Sembrano ormai lontani anni luce gli esordi garage, con lunghe e ripetute schitarrate rumorose. L’evoluzione verso un rock alternativo sofisticato, notevolmente influenzato dalla psichedelia di beatlesiana memoria, trova pieno compimento in “Three Bells”, un album maturo, completo che consacra una carriera già lunga di un artista non propriamente veterano, ma ormai tra i più influenti della scena alternative.

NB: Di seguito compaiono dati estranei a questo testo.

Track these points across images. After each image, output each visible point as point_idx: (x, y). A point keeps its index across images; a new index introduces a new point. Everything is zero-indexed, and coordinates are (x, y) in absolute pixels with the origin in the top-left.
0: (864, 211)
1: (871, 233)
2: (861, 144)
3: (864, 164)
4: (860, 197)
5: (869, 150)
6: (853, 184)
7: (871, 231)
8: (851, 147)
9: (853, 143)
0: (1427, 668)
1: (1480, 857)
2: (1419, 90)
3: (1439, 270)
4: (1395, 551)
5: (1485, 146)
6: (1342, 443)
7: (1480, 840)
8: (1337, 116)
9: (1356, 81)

Ty Segall è l’emblema di come un artista possa progredire nel tempo continuando a divertirsi: il suo essere scanzonato dei primi album non si è perso, ha subito una trasformazione, elevandosi ad un livello più alto, non per forza migliore, ma di certo a più ampio spettro.

Se già con i precedenti “Hello, Hi” e “Harmonizer” era facile notare una svolta sonora, quest’ultima opera segna un confine netto con ciò che è venuto prima, alzando notevolmente l’asticella per le produzioni future. Già con i tre singoli “Void”, con un’apertura degna di Steven Wilson, delle dissonanze alla Primus ed una totale rottura intorno alla metà, con echi alla Jethro Tull, l’acida “Eggman” e la beatlesiana “My Room”, si capisce la complessità dell’album e lo stravolgimento del sound precedente.

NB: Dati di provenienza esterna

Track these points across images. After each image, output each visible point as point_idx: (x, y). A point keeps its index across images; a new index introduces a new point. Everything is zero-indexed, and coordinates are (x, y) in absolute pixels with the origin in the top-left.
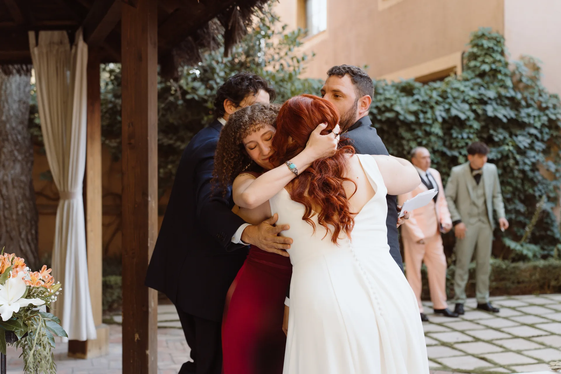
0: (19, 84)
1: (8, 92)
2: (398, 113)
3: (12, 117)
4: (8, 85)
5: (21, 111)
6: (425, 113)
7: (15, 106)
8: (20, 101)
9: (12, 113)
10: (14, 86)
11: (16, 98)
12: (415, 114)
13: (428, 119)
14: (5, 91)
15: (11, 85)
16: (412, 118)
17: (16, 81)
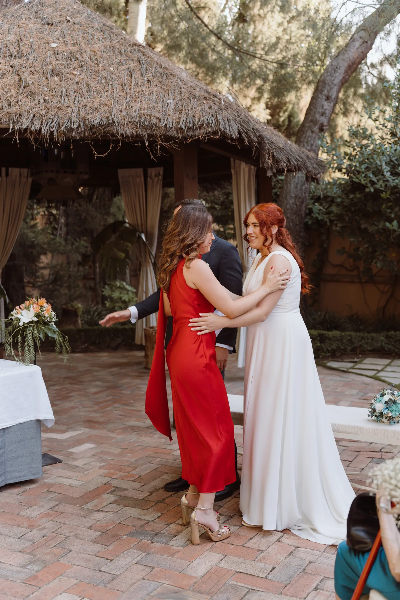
0: (297, 184)
1: (288, 190)
3: (288, 209)
4: (289, 185)
5: (296, 205)
7: (291, 201)
8: (296, 197)
9: (288, 206)
10: (292, 186)
11: (293, 195)
14: (286, 190)
15: (290, 186)
17: (295, 181)
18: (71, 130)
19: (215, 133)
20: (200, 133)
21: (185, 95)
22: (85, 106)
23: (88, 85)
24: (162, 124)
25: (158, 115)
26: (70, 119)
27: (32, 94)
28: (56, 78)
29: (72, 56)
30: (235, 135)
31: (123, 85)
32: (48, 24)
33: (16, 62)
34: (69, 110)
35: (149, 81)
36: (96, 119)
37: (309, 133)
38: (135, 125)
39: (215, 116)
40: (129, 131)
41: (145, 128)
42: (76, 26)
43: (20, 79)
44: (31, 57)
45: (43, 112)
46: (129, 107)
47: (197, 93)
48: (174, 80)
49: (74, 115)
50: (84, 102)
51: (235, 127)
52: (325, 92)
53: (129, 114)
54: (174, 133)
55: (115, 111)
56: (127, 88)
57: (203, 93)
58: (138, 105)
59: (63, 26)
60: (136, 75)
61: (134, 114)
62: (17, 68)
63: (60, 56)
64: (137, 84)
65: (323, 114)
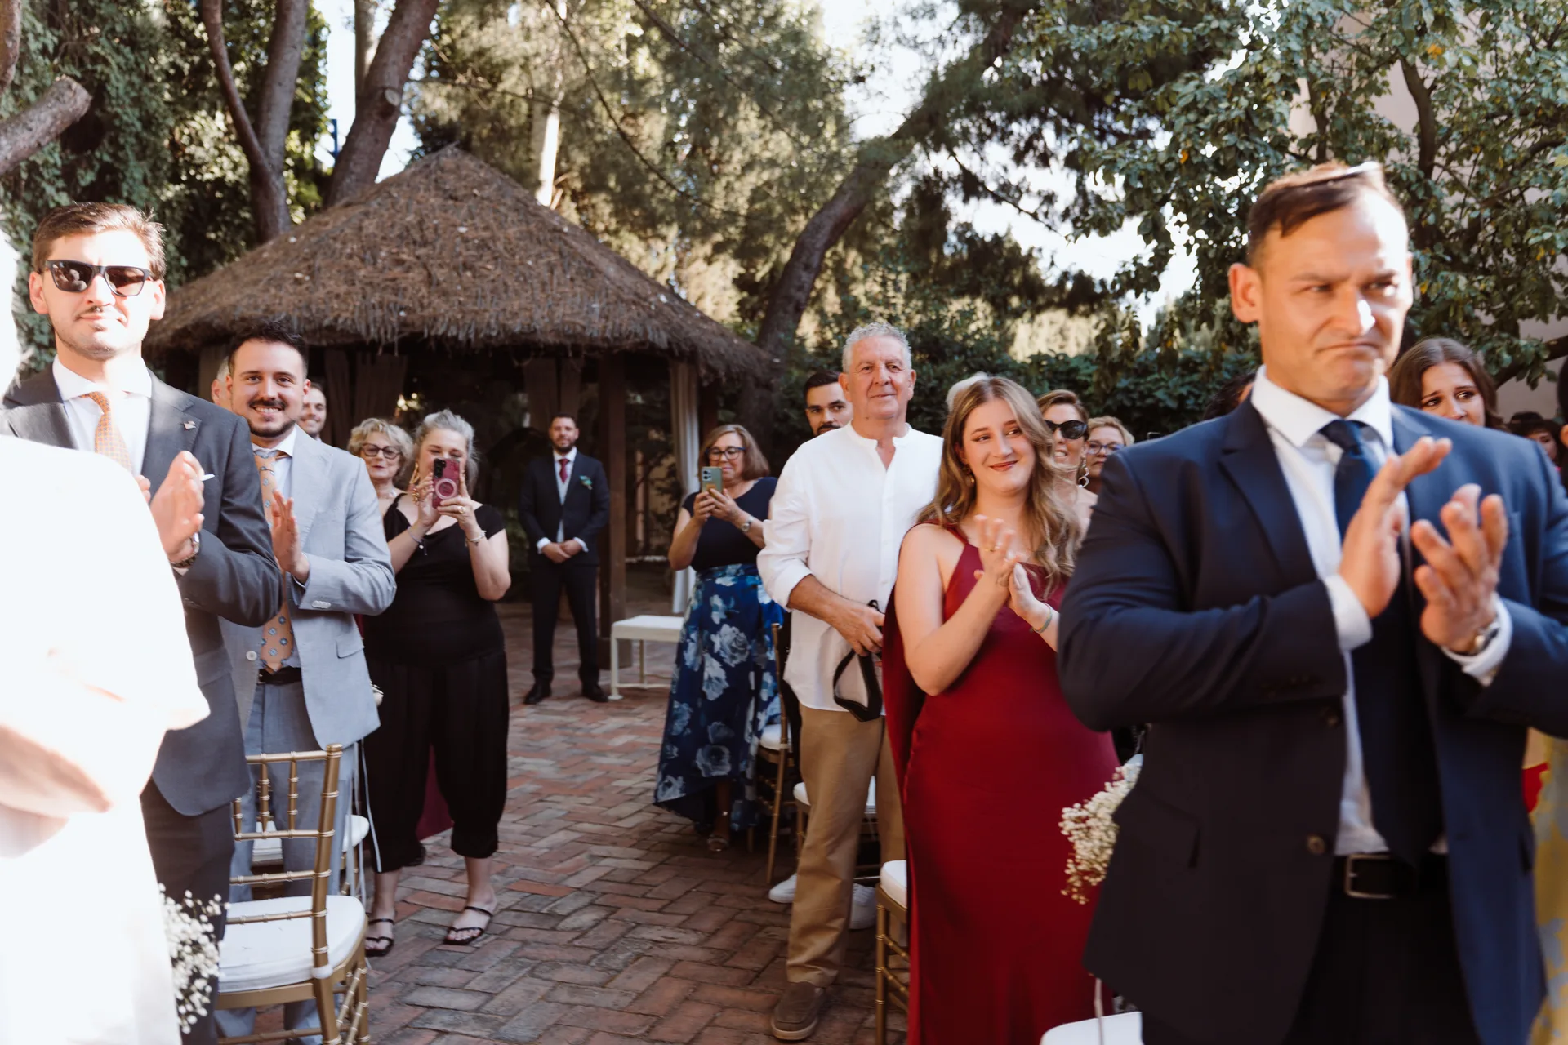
2: (1160, 400)
6: (1197, 397)
12: (1181, 399)
13: (1199, 405)
16: (1172, 404)
18: (490, 337)
19: (643, 343)
20: (627, 344)
21: (613, 298)
22: (504, 310)
23: (505, 284)
24: (588, 333)
25: (583, 323)
26: (488, 325)
27: (445, 294)
28: (469, 274)
29: (483, 245)
30: (664, 345)
31: (544, 284)
32: (451, 198)
33: (422, 251)
34: (487, 315)
35: (572, 280)
36: (516, 326)
37: (781, 314)
38: (557, 332)
39: (643, 325)
40: (551, 339)
41: (569, 336)
42: (486, 203)
43: (430, 275)
44: (438, 245)
45: (459, 316)
46: (551, 313)
47: (625, 297)
48: (600, 278)
49: (493, 321)
50: (502, 305)
51: (664, 336)
52: (804, 259)
53: (551, 321)
54: (600, 343)
55: (537, 317)
56: (548, 288)
57: (632, 297)
58: (560, 311)
59: (471, 203)
60: (558, 272)
61: (557, 321)
62: (424, 259)
63: (470, 244)
64: (559, 284)
65: (800, 288)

Sono ben quindici i brani per più di un’ora di musica, aperti dalla dolcezza iniziale di “The Bell” e conclusi dalla più enigmatica “What We Can Do”, dove l’eco psych sixties è veramente preponderante.

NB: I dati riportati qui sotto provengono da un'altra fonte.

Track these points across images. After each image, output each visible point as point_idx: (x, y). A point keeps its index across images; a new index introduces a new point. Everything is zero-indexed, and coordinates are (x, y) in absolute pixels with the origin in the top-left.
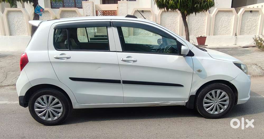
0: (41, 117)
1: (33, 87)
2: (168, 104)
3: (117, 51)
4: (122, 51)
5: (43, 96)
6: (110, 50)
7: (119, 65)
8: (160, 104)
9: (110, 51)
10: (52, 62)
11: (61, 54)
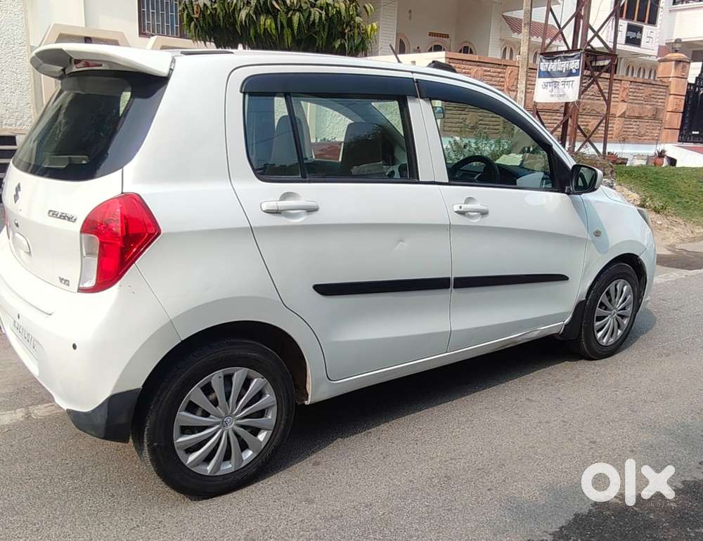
0: (198, 465)
1: (182, 341)
2: (532, 336)
3: (436, 181)
4: (448, 181)
5: (211, 378)
6: (418, 179)
7: (450, 227)
8: (519, 339)
9: (420, 180)
10: (255, 228)
11: (284, 194)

Veramente molte le perle di quest’album, a partire dalla più acida “I Hear”, con schitarrate dissonanti che si amalgamano al ritmo cadenzato si fondo, quasi un omaggio a Bowie, così come “My Best Friend”, dove il falsetto del poliedrico artista statunitense si frappone alla durezza delle chitarre. Degna di nota anche “Reflections”, la più ancorata al precedente post-punk, con un cantato influenzato nuovamente da McCartney e soci.

Circa a metà si arriva però al capolavoro, che si distacca da tutti gli altri pezzi, con una struttura blues, sempre di stampo psichedelico, che però sfocia nel new prog, dove emerge la splendida voce di Denée, consorte del musicista. Poco più di tre minuti sperimentali, ma in nessun tratto noiosi. L’album varrebbe l’ascolto anche solo per questo brano.

Più intricata e cupa, ma altrettanto armoniosa, “Watcher”, nella quale Ty Segall si erge a “osservatore, assassino della memoria”. Ma le vette più alte vengono toccate nuovamente con “Repetition”, ossessiva nella musica e nel testo quanto mai “ripetitivo”, e dalla successiva “To You”, dove la psichedelia raggiunge l’apice e tocca nuovamente il progressive rock, accompagnata da un testo teoricamente semplice, ma contorto nella pratica. Altro passaggio perfetto di un album che sfiora l’eccellenza.

Più semplice “Wait”, calma e distesa fino al primo minuto per poi lasciar spazio nuovamente ad un post-punk, che strizza l’occhio nuovamente al Duca Bianco.

La semplicità del testo della canzone dedicata alla moglie (con la semplice ripetizione del titolo, nonché nome della donna, per tutta la durata della traccia) non trova conferma nella musica e nella struttura, composta per gran parte del tempo da una jam di pregevole fattura. Una lettera d’amore quanto meno atipica, ma di sicuro apprezzata.

Si apre quindi definitivamente un nuovo capitolo della carriera del quasi quarantenne americano, in un percorso costellato da molti alti e pochi scivoloni. Ad un passo dalla perfezione, nella speranza che il prossimo step ci stupirà ancora di più.